▸ **Exercise instructions**: This task calls for copying each line below that contains "leveret".

(Beginning of Material shown)

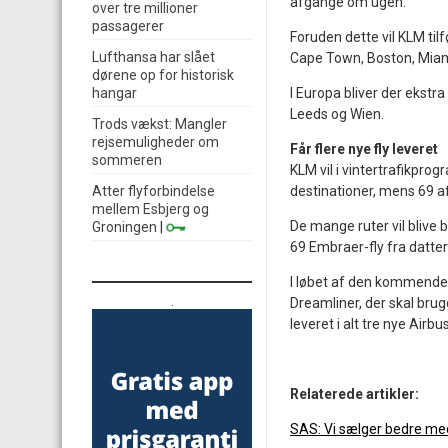
afgange om ugen.
over tre millioner
passagerer
Foruden dette vil KLM til
Lufthansa har slået
Cape Town, Boston, Miami
dørene op for historisk
hangar
I Europa bliver der ekstra
Leeds og Wien.
Trods vækst: Mangler
rejsemuligheder om
Får flere nye fly leveret
sommeren
KLM vil i vintertrafikpro
Atter flyforbindelse
destinationer, mens 69 af
mellem Esbjerg og
De mange ruter vil blive
Groningen
|
69 Embraer-fly fra datte
I løbet af den kommende 
.
Dreamliner, der skal bruge
leveret i alt tre nye Air
Relaterede artikler:
SAS: Vi sælger bedre me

(End of Material shown)

▸ **Answer to the exercise**:
Får flere nye fly leveret
leveret i alt tre nye Air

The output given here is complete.